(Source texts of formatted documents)
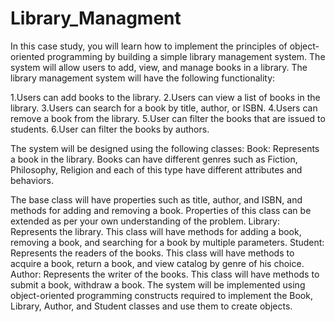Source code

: # Library_Managment


In this case study, you will learn how to implement the principles of object-oriented programming by building a simple library management system. The system will allow users to add, view, and manage books in a library. The library management system will have the following functionality:

1.Users can add books to the library.
2.Users can view a list of books in the library.
3.Users can search for a book by title, author, or ISBN.
4.Users can remove a book from the library.
5.User can filter the books that are issued to students.
6.User can filter the books by authors.

The system will be designed using the following classes: Book: Represents a book in the library. Books can have different genres such as Fiction, Philosophy, Religion and each of this type have different attributes and behaviors. 

The base class will have properties such as title, author, and ISBN, and methods for adding and removing a book. Properties of this class can be extended as per your own understanding of the problem. Library: Represents the library. This class will have methods for adding a book, removing a book, and searching for a book by multiple parameters. Student: Represents the readers of the books. This class will have methods to acquire a book, return a book, and view catalog by genre of his choice. Author: Represents the writer of the books. This class will have methods to submit a book, withdraw a book. The system will be implemented using object-oriented programming constructs required to implement the Book, Library, Author, and Student classes and use them to create objects.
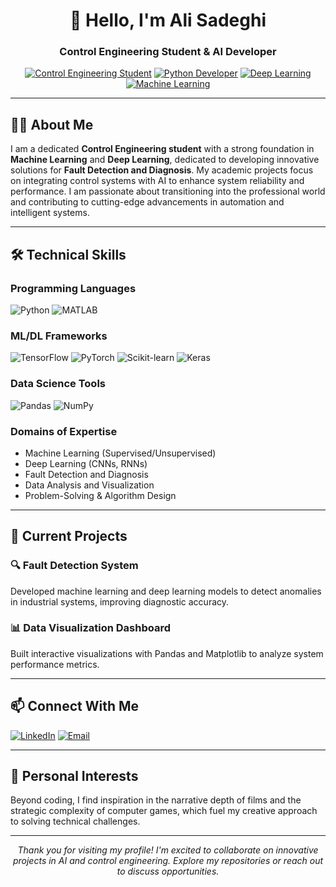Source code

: <div align="center">
  
# 👋 Hello, I'm Ali Sadeghi

### Control Engineering Student & AI Developer

[![Control Engineering Student](https://img.shields.io/badge/Control_Engineering-Student-blue?style=for-the-badge&logo=azure-pipelines)](https://github.com/yourusername)
[![Python Developer](https://img.shields.io/badge/Python-Developer-3776AB?style=for-the-badge&logo=python)](https://github.com/yourusername)
[![Deep Learning](https://img.shields.io/badge/Deep_Learning-Enthusiast-FF6F00?style=for-the-badge&logo=tensorflow)](https://github.com/yourusername)
[![Machine Learning](https://img.shields.io/badge/Machine_Learning-Enthusiast-FF6F00?style=for-the-badge&logo=scikitlearn)](https://github.com/yourusername)

</div>

---

## 🧑‍💻 About Me

I am a dedicated **Control Engineering student** with a strong foundation in **Machine Learning** and **Deep Learning**, dedicated to developing innovative solutions for **Fault Detection and Diagnosis**. My academic projects focus on integrating control systems with AI to enhance system reliability and performance. I am passionate about transitioning into the professional world and contributing to cutting-edge advancements in automation and intelligent systems.

---

## 🛠️ Technical Skills

### Programming Languages
![Python](https://img.shields.io/badge/Python-3776AB?style=flat-square&logo=python&logoColor=white)
![MATLAB](https://img.shields.io/badge/MATLAB-orange?style=flat-square&logo=mathworks&logoColor=white)

### ML/DL Frameworks
![TensorFlow](https://img.shields.io/badge/TensorFlow-FF6F00?style=flat-square&logo=tensorflow&logoColor=white)
![PyTorch](https://img.shields.io/badge/PyTorch-EE4C2C?style=flat-square&logo=pytorch&logoColor=white)
![Scikit-learn](https://img.shields.io/badge/Scikit--learn-F7931E?style=flat-square&logo=scikit-learn&logoColor=white)
![Keras](https://img.shields.io/badge/Keras-D00000?style=flat-square&logo=keras&logoColor=white)

### Data Science Tools
![Pandas](https://img.shields.io/badge/Pandas-150458?style=flat-square&logo=pandas&logoColor=white)
![NumPy](https://img.shields.io/badge/NumPy-013243?style=flat-square&logo=numpy&logoColor=white)

### Domains of Expertise
- Machine Learning (Supervised/Unsupervised)
- Deep Learning (CNNs, RNNs)
- Fault Detection and Diagnosis
- Data Analysis and Visualization
- Problem-Solving & Algorithm Design

---

## 🚀 Current Projects

### 🔍 Fault Detection System
Developed machine learning and deep learning models to detect anomalies in industrial systems, improving diagnostic accuracy.

### 📊 Data Visualization Dashboard
Built interactive visualizations with Pandas and Matplotlib to analyze system performance metrics.

---

## 📫 Connect With Me

[![LinkedIn](https://img.shields.io/badge/LinkedIn-Ali_Sadeghi-0077B5?style=for-the-badge&logo=linkedin)](https://www.linkedin.com/in/alisadeghi7502/)
[![Email](https://img.shields.io/badge/Email-alisadeghi7502@gmail.com-D14836?style=for-the-badge&logo=gmail&logoColor=white)](mailto:alisadeghi7502@gmail.com)

---

## 🌟 Personal Interests

Beyond coding, I find inspiration in the narrative depth of films and the strategic complexity of computer games, which fuel my creative approach to solving technical challenges.

---

<div align="center">

*Thank you for visiting my profile! I'm excited to collaborate on innovative projects in AI and control engineering. Explore my repositories or reach out to discuss opportunities.*

</div>
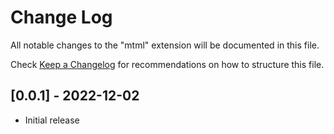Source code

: # Change Log

All notable changes to the "mtml" extension will be documented in this file.

Check [Keep a Changelog](http://keepachangelog.com/) for recommendations on how to structure this file.

## [0.0.1] - 2022-12-02

- Initial release
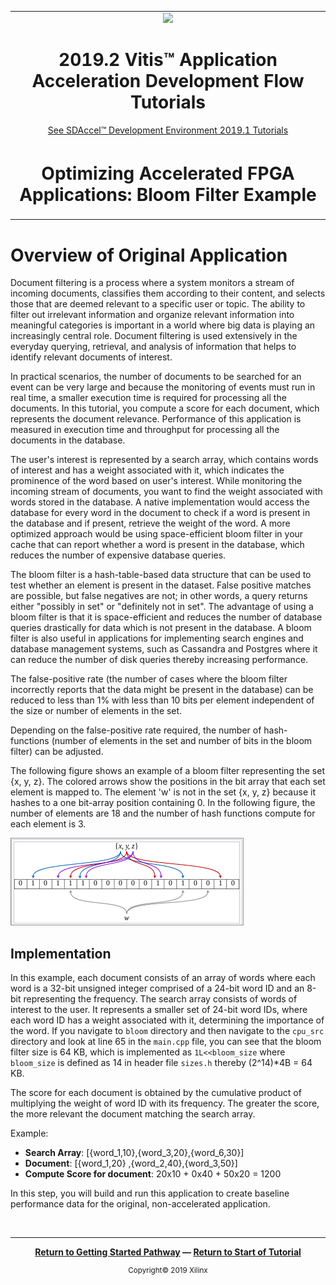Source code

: ﻿<table>
 <tr>
   <td align="center"><img src="https://www.xilinx.com/content/dam/xilinx/imgs/press/media-kits/corporate/xilinx-logo.png" width="30%"/><h1>2019.2 Vitis™ Application Acceleration Development Flow Tutorials</h1>
   <a href="https://github.com/Xilinx/SDAccel-Tutorials/branches/all">See SDAccel™ Development Environment 2019.1 Tutorials</a>
   </td>
 </tr>
 <tr>
 <td align="center"><h1>Optimizing Accelerated FPGA Applications: Bloom Filter Example
 </td>
 </tr>
</table>

# Overview of Original Application


Document filtering is a process where a system monitors a stream of incoming documents, classifies them according to their content, and selects those that are deemed relevant to a specific user or topic. The ability to filter out irrelevant information and organize relevant information into meaningful categories is important in a world where big data is playing an increasingly central role. Document filtering is used extensively in the everyday querying, retrieval, and analysis of information that helps to identify relevant documents of interest.

 In practical scenarios, the number of documents to be searched for an event can be very large and because the monitoring of events must run in real time, a smaller execution time is required for processing all the documents. In this tutorial, you compute a score for each document, which represents the document relevance. Performance of this application is measured in execution time and throughput for processing all the documents in the database.

 The user's interest is represented by a search array, which contains words of interest and has a weight associated with it, which indicates the prominence of the word based on user's interest. While monitoring the incoming stream of documents, you want to find the weight associated with words stored in the database. A native implementation would access the database for every word in the document to check if a word is present in the database and if present, retrieve the weight of the word. A more optimized approach would be using space-efficient bloom filter in your cache that can report whether a word is present in the database, which reduces the number of expensive database queries.

The bloom filter is a hash-table-based data structure that can be used to test whether an element is present in the dataset. False positive matches are possible, but false negatives are not; in other words, a query returns either "possibly in set" or "definitely not in set". The advantage of using a bloom filter is that it is space-efficient and reduces the number of database queries drastically for data which is not present in the database. A bloom filter is also useful in applications for implementing search engines and database management systems, such as Cassandra and Postgres where it can reduce the number of disk queries thereby increasing performance.

The false-positive rate (the number of cases where the bloom filter incorrectly reports that the data might be present in the database) can be reduced to less than 1% with less than 10 bits per element independent of the size or number of elements in the set.

Depending on the false-positive rate required, the number of hash-functions (number of elements in the set and number of bits in the bloom filter) can be adjusted.

The following figure shows an example of a bloom filter representing the set {x, y, z}. The colored arrows show the positions in the bit array that each set element is mapped to. The element 'w' is not in the set {x, y, z} because it hashes to a one bit-array position containing 0. In the following figure, the number of elements are 18 and the number of hash functions compute for each element is 3.

![](./images/bloom.PNG)

## Implementation

In this example, each document consists of an array of words where each word is a 32-bit unsigned integer comprised of a 24-bit word ID and an 8-bit representing the frequency. The search array consists of words of interest to the user. It represents a smaller set of 24-bit word IDs, where each word ID has a weight associated with it, determining the importance of the word. If you navigate to `bloom` directory and then navigate to the `cpu_src` directory and look at line 65 in the `main.cpp` file, you can see that the bloom filter size is 64 KB, which is implemented as `1L<<bloom_size` where `bloom_size` is defined as 14 in header file `sizes.h` thereby (2^14)*4B = 64 KB.

The score for each document is obtained by the cumulative product of multiplying the weight of word ID with its frequency. The greater the score, the more relevant the document matching the search array.

Example:

* **Search Array**: [{word_1,10},{word_3,20},{word_6,30}]
* **Document**: [{word_1,20} ,{word_2,40},{word_3,50}]
* **Compute Score for document**:  20x10 + 0x40 + 50x20 = 1200

In this step, you will build and run this application to create baseline performance data for the original, non-accelerated application.


</br>
<hr/>
<p align="center"><b><a href="/docs/vitis-getting-started/">Return to Getting Started Pathway</a> — <a href="./README.md">Return to Start of Tutorial</a></b></p>

<p align="center"><sup>Copyright&copy; 2019 Xilinx</sup></p>
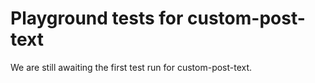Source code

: # Playground tests for custom-post-text
We are still awaiting the first test run for custom-post-text.
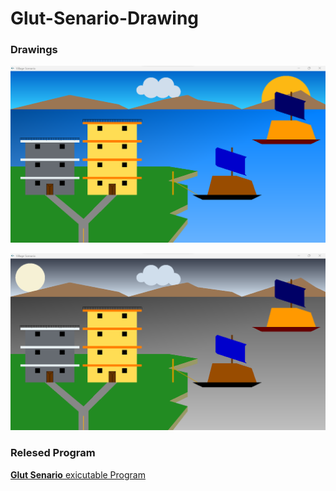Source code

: # Glut-Senario-Drawing

### Drawings 

![Alt Text](./git_components/Day.png)

![Alt Text](./git_components/Night.png)

### Relesed Program
[**Glut Senario** exicutable Program](./Glut-Senario.exe)
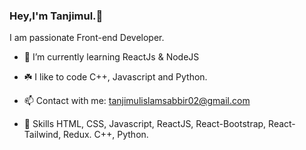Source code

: ### Hey,I'm Tanjimul.👋
I am passionate Front-end Developer. 

- 🌱 I’m currently learning ReactJs & NodeJS
- ☘️ I like to code C++, Javascript and Python.
- 📫 Contact with me: tanjimulislamsabbir02@gmail.com

- 📌 Skills
HTML, CSS, Javascript, ReactJS, React-Bootstrap,
React-Tailwind, Redux.
C++, Python.
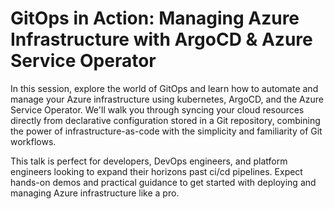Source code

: # GitOps in Action: Managing Azure Infrastructure with ArgoCD & Azure Service Operator

In this session, explore the world of GitOps and learn how to automate and manage your Azure infrastructure using kubernetes, ArgoCD, and the Azure Service Operator. We'll walk you through syncing your cloud resources directly from declarative configuration stored in a Git repository, combining the power of infrastructure-as-code with the simplicity and familiarity of Git workflows.

This talk is perfect for developers, DevOps engineers, and platform engineers looking to expand their horizons past ci/cd pipelines. Expect hands-on demos and practical guidance to get started with deploying and managing Azure infrastructure like a pro.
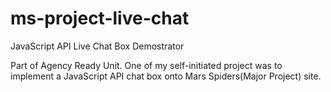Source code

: # ms-project-live-chat

JavaScript API Live Chat Box Demostrator 

Part of Agency Ready Unit. 
One of my self-initiated project was to implement a JavaScript API chat box onto Mars Spiders(Major Project) site.
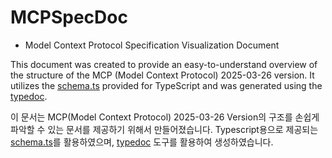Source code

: # MCPSpecDoc
- Model Context Protocol Specification Visualization Document

This document was created to provide an easy-to-understand overview of the structure of the MCP (Model Context Protocol) 2025-03-26 version.
It utilizes the [schema.ts](https://github.com/modelcontextprotocol/specification/blob/main/schema/2025-03-26/schema.ts) provided for TypeScript and was generated using the [typedoc](https://typedoc.org/).

이 문서는 MCP(Model Context Protocol) 2025-03-26 Version의 구조를 손쉽게 파악할 수 있는 문서를 제공하기 위해서 만들어졌습니다.
Typescript용으로 제공되는 [schema.ts](https://github.com/modelcontextprotocol/specification/blob/main/schema/2025-03-26/schema.ts)를 활용하였으며, [typedoc](https://typedoc.org/) 도구를 활용하여 생성하였습니다.

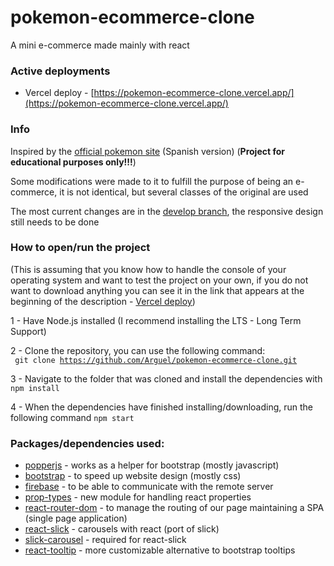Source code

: # pokemon-ecommerce-clone

A mini e-commerce made mainly with react

### Active deployments
* Vercel deploy - [https://pokemon-ecommerce-clone.vercel.app/](https://pokemon-ecommerce-clone.vercel.app/)

### Info

Inspired by the [official pokemon site](https://www.pokemon.com/el/) (Spanish version) (<b>Project for educational purposes only!!!</b>)

Some modifications were made to it to fulfill the purpose of being an e-commerce, it is not identical, but several classes of the original are used

The most current changes are in the [develop branch](https://github.com/Arguel/pokemon-ecommerce-clone/tree/develop), the responsive design still needs to be done

### How to open/run the project

(This is assuming that you know how to handle the console of your operating system and want to test the project on your own, if you do not want to download anything you can see it in the link that appears at the beginning of the description - [Vercel deploy](#active-deployments))

1 - Have Node.js installed (I recommend installing the LTS - Long Term Support)

2 - Clone the repository, you can use the following command: <br/> <code> git clone https://github.com/Arguel/pokemon-ecommerce-clone.git </code>

3 - Navigate to the folder that was cloned and install the dependencies with <code>npm install</code>

4 - When the dependencies have finished installing/downloading, run the following command <code>npm start</code>

### Packages/dependencies used:
* [popperjs](https://www.npmjs.com/package/@popperjs/core) - works as a helper for bootstrap (mostly javascript)
* [bootstrap](https://www.npmjs.com/package/bootstrap) - to speed up website design (mostly css)
* [firebase](https://www.npmjs.com/package/firebase) - to be able to communicate with the remote server
* [prop-types](https://www.npmjs.com/package/prop-types) - new module for handling react properties
* [react-router-dom](https://www.npmjs.com/package/react-router-dom) - to manage the routing of our page maintaining a SPA (single page application)
* [react-slick](https://www.npmjs.com/package/react-slick) - carousels with react (port of slick)
* [slick-carousel](https://www.npmjs.com/package/slick-carousel) - required for react-slick
* [react-tooltip](https://www.npmjs.com/package/react-tooltip) - more customizable alternative to bootstrap tooltips




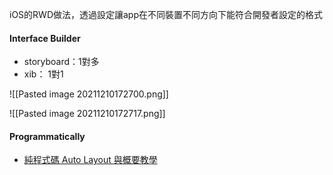 iOS的RWD做法，透過設定讓app在不同裝置不同方向下能符合開發者設定的格式

#### Interface Builder
- storyboard：1對多
- xib： 1對1

![[Pasted image 20211210172700.png]]

![[Pasted image 20211210172717.png]]

#### Programmatically
- [純程式碼 Auto Layout 與概要教學](https://denkeni.medium.com/純程式碼-auto-layout-與概要教學-一-6077dd73dd3f)
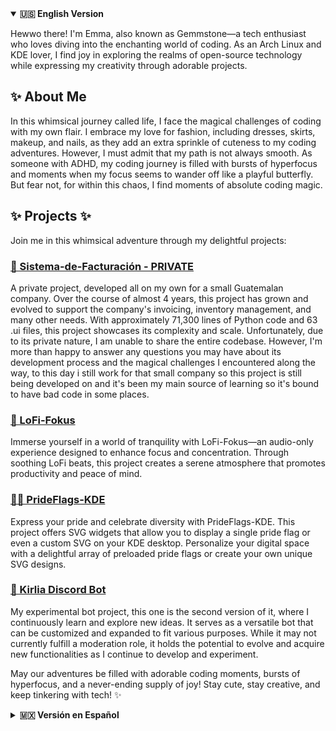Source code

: 
<!--
### Hi there 👋

**Gemmstone/Gemmstone** is a ✨ _special_ ✨ repository because its `README.md` (this file) appears on your GitHub profile.

Here are some ideas to get you started:

- 🔭 I’m currently working on ...
- 🌱 I’m currently learning ...
- 👯 I’m looking to collaborate on ...
- 🤔 I’m looking for help with ...
- 💬 Ask me about ...
- 📫 How to reach me: ...
- 😄 Pronouns: ...
- ⚡ Fun fact: ...


# 👋 Welcome to Gemmstone's Whimsical GitHub Wonderland! ✨

![Gemmstone's Avatar](https://example.com/avatar.png) *(Feel free to replace this URL with your own adorable avatar image)*
-->
<details open>
  <summary><strong>🇺🇸 English Version</strong></summary>
 
  
Hewwo there! I'm Emma, also known as Gemmstone—a tech enthusiast who loves diving into the enchanting world of coding. As an Arch Linux and KDE lover, I find joy in exploring the realms of open-source technology while expressing my creativity through adorable projects.

## ✨ About Me

In this whimsical journey called life, I face the magical challenges of coding with my own flair. I embrace my love for fashion, including dresses, skirts, makeup, and nails, as they add an extra sprinkle of cuteness to my coding adventures. However, I must admit that my path is not always smooth. As someone with ADHD, my coding journey is filled with bursts of hyperfocus and moments when my focus seems to wander off like a playful butterfly. But fear not, for within this chaos, I find moments of absolute coding magic.

## ✨ Projects ✨

Join me in this whimsical adventure through my delightful projects:

### [💼 Sistema-de-Facturación - PRIVATE](https://github.com/Gemmstone/Sistema-de-Facturacion)

A private project, developed all on my own for a small Guatemalan company. Over the course of almost 4 years, this project has grown and evolved to support the company's invoicing, inventory management, and many other needs. With approximately 71,300 lines of Python code and 63 .ui files, this project showcases its complexity and scale. Unfortunately, due to its private nature, I am unable to share the entire codebase. However, I'm more than happy to answer any questions you may have about its development process and the magical challenges I encountered along the way, to this day i still work for that small company so this project is still being developed on and it's been my main source of learning so it's bound to have bad code in some places.

### [🧠 LoFi-Fokus](https://github.com/Gemmstone/lofi-fokus)

Immerse yourself in a world of tranquility with LoFi-Fokus—an audio-only experience designed to enhance focus and concentration. Through soothing LoFi beats, this project creates a serene atmosphere that promotes productivity and peace of mind.

### [🏳️‍🌈 PrideFlags-KDE](https://github.com/Gemmstone/prideflags-kde)

Express your pride and celebrate diversity with PrideFlags-KDE. This project offers SVG widgets that allow you to display a single pride flag or even a custom SVG on your KDE desktop. Personalize your digital space with a delightful array of preloaded pride flags or create your own unique SVG designs.

### [🤖 Kirlia Discord Bot](https://github.com/Gemmstone/Kirlia_2.0)

My experimental bot project, this one is the second version of it, where I continuously learn and explore new ideas. It serves as a versatile bot that can be customized and expanded to fit various purposes. While it may not currently fulfill a moderation role, it holds the potential to evolve and acquire new functionalities as I continue to develop and experiment.

May our adventures be filled with adorable coding moments, bursts of hyperfocus, and a never-ending supply of joy! Stay cute, stay creative, and keep tinkering with tech! ✨

</details>

<details>
  <summary><strong>🇲🇽 Versión en Español</strong></summary>
   
  
¡Holiii! Soy Emma, también conocida como Gemmstone: una entusiasta de la tecnología que ama sumergirse en el encantador mundo de la programación. Como amante de Arch Linux y KDE, encuentro alegría en explorar los reinos de la tecnología de código abierto mientras expreso mi creatividad a través de proyectos adorables.

## ✨ Sobre mí

En este viaje caprichoso llamado vida, enfrento los desafíos mágicos de la programación con mi propio toque uwu. Abrazo mi amor por la moda, incluyendo vestidos, faldas, maquillaje y uñas, ya que agregan un toque de ternura adicional a mis aventuras de codificación. Sin embargo, debo admitir que mi camino no siempre es suave. Como persona con TDAH, mi viaje de codificación está lleno de ráfagas de hiperenfoque y momentos en los que mi atención parece divagar como una mariposa juguetona. Pero no temáis, porque dentro de este caos, encuentro momentos de absoluta magia en la programación.

## ✨ Proyectos ✨

Acompáñame en esta aventura caprichosa a través de mis proyectos encantadores:

### [💼 Sistema-de-Facturación - PRIVADO](https://github.com/Gemmstone/Sistema-de-Facturacion)

Un proyecto privado, desarrollado por mí misma para una pequeña empresa guatemalteca. A lo largo de casi 4 años, este proyecto ha crecido y evolucionado para satisfacer las necesidades de facturación, gestión de inventario y muchos otros aspectos de la empresa. Con aproximadamente 71,300 líneas de código Python y 63 archivos .ui, este proyecto muestra su complejidad y escala. Desafortunadamente, debido a su naturaleza privada, no puedo compartir todo el código fuente. Sin embargo, estaré encantada de responder cualquier pregunta que tengas sobre su proceso de desarrollo y los desafíos mágicos que he enfrentado en el camino, hasta el día de hoy todavía trabajo para esa pequeña empresa, por lo que este proyecto aún se está desarrollando y ha sido mi principal fuente de aprendizaje, por lo que es probable que tenga mal código en algunos lugares.

### [🧠 LoFi-Fokus](https://github.com/Gemmstone/lofi-fokus)

Sumérgete en un mundo de tranquilidad con LoFi-Fokus, una experiencia solo de audio diseñada para mejorar el enfoque y la concentración. A través de relajantes ritmos de LoFi, este proyecto crea una atmósfera serena que promueve la productividad y la paz mental.

### [🏳️‍🌈 PrideFlags-KDE](https://github.com/Gemmstone/prideflags-kde)

Expresa tu orgullo y celebra la diversidad con PrideFlags-KDE. Este proyecto ofrece widgets SVG que te permiten mostrar una bandera de orgullo individual o incluso un SVG personalizado en tu escritorio KDE. Personaliza tu espacio digital con una encantadora variedad de banderas de orgullo predefinidas o crea tus propios diseños únicos en SVG.

### [🤖 Kirlia Discord Bot - Versión 2.0](https://github.com/Gemmstone/Kirlia_2.0)

Mi proyecto de bot experimental, esta es la segunda versión, donde continuamente aprendo y explorando nuevas ideas. Sirve como un bot versátil que se puede personalizar y ampliar para adaptarse a diversos propósitos. Si bien actualmente puede no cumplir un rol de moderación, tiene el potencial de evolucionar y adquirir nuevas funcionalidades a medida que sigo desarrollando y experimentando.

¡Que nuestras aventuras estén llenas de momentos adorables de programación, ráfagas de hiperenfoque y una fuente interminable de alegría! ¡Mantente linda, mantente creativa y sigue jugando con la tecnología! ✨

</details>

§ **Required work**
Scan the entries above for the word "Facturacion". Report the lines that hold it.

§ **Exercise result**
### [💼 Sistema-de-Facturación - PRIVATE](https://github.com/Gemmstone/Sistema-de-Facturacion)
### [💼 Sistema-de-Facturación - PRIVADO](https://github.com/Gemmstone/Sistema-de-Facturacion)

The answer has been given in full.